*Problem to solve*.
Copy out the records word for word, starting at the very beginning and ending with the line that contains "to 12:30 PM".

*Dataset records*.
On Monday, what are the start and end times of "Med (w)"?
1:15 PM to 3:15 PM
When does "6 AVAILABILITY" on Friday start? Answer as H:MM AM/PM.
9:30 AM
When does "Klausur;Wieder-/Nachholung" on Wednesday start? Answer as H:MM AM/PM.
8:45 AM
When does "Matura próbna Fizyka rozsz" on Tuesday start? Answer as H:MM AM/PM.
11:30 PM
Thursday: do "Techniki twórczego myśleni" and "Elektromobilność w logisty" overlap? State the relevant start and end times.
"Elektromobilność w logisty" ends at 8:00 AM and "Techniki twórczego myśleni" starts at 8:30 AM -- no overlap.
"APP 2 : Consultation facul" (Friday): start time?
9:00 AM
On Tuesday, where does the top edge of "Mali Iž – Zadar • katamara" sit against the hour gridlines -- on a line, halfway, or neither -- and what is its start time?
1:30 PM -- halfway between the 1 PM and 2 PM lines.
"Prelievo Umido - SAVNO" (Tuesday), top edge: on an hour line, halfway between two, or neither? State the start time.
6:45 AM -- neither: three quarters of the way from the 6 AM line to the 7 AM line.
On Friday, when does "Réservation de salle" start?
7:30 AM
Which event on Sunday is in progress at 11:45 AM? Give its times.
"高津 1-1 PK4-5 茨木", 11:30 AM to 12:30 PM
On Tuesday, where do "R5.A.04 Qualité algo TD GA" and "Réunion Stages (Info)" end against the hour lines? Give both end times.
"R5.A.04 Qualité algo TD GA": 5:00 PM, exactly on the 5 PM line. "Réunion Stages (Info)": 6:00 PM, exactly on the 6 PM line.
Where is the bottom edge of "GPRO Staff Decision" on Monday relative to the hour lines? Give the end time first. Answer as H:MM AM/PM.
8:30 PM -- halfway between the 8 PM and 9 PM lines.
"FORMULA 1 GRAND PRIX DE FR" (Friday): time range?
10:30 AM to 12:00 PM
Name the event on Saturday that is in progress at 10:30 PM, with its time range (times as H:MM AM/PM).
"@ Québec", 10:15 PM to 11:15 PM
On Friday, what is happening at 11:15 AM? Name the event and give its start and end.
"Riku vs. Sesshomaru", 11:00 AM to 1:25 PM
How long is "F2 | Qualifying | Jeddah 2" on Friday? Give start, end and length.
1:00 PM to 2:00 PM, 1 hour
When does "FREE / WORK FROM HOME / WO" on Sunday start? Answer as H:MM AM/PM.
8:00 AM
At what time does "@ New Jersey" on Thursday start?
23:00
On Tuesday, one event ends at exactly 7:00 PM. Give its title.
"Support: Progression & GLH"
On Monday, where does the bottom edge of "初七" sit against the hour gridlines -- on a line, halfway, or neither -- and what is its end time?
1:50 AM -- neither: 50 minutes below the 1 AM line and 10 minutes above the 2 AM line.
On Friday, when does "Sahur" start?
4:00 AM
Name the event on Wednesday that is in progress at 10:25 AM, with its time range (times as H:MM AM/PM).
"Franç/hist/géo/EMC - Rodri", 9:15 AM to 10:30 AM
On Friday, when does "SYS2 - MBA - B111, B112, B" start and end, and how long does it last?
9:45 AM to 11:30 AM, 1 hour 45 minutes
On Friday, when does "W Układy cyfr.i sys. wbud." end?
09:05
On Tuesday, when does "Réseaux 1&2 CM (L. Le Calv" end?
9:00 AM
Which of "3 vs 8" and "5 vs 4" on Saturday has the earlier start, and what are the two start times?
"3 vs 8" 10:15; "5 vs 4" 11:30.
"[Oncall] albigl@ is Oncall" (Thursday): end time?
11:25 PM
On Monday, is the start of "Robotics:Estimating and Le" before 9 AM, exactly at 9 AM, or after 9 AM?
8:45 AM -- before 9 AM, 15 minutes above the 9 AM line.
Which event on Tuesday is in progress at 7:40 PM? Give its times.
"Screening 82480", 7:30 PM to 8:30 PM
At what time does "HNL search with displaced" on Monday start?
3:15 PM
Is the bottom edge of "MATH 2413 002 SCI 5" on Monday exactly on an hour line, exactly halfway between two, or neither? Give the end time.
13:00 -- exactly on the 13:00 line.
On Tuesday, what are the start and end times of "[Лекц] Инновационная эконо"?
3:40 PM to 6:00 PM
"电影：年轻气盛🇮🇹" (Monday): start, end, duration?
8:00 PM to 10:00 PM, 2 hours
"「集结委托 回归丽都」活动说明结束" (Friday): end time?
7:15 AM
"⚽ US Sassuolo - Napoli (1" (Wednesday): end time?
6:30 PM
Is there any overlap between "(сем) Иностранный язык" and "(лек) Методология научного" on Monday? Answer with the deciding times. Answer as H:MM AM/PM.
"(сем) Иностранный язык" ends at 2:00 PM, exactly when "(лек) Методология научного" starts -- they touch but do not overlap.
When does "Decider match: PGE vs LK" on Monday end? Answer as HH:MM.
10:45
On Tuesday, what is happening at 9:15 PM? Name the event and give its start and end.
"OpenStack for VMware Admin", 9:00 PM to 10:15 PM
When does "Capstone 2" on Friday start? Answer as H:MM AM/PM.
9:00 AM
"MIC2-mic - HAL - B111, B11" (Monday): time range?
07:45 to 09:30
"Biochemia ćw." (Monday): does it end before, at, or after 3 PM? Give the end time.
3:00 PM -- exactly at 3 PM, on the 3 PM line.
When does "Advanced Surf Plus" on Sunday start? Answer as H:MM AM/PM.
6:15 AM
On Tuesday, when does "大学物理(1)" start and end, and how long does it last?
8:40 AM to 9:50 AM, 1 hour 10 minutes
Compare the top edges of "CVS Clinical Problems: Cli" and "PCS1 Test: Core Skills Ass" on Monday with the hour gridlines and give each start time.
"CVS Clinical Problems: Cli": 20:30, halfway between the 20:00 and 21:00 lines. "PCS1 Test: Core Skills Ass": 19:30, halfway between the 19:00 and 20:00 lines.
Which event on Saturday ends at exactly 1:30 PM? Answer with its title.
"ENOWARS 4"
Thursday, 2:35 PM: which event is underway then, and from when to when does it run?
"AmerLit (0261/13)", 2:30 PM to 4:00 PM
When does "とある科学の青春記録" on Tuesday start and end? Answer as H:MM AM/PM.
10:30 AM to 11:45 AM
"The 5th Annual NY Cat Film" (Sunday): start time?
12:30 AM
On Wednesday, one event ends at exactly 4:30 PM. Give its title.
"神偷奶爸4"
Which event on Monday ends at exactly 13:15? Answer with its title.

*Correct response*.
On Monday, what are the start and end times of "Med (w)"?
1:15 PM to 3:15 PM
When does "6 AVAILABILITY" on Friday start? Answer as H:MM AM/PM.
9:30 AM
When does "Klausur;Wieder-/Nachholung" on Wednesday start? Answer as H:MM AM/PM.
8:45 AM
When does "Matura próbna Fizyka rozsz" on Tuesday start? Answer as H:MM AM/PM.
11:30 PM
Thursday: do "Techniki twórczego myśleni" and "Elektromobilność w logisty" overlap? State the relevant start and end times.
"Elektromobilność w logisty" ends at 8:00 AM and "Techniki twórczego myśleni" starts at 8:30 AM -- no overlap.
"APP 2 : Consultation facul" (Friday): start time?
9:00 AM
On Tuesday, where does the top edge of "Mali Iž – Zadar • katamara" sit against the hour gridlines -- on a line, halfway, or neither -- and what is its start time?
1:30 PM -- halfway between the 1 PM and 2 PM lines.
"Prelievo Umido - SAVNO" (Tuesday), top edge: on an hour line, halfway between two, or neither? State the start time.
6:45 AM -- neither: three quarters of the way from the 6 AM line to the 7 AM line.
On Friday, when does "Réservation de salle" start?
7:30 AM
Which event on Sunday is in progress at 11:45 AM? Give its times.
"高津 1-1 PK4-5 茨木", 11:30 AM to 12:30 PM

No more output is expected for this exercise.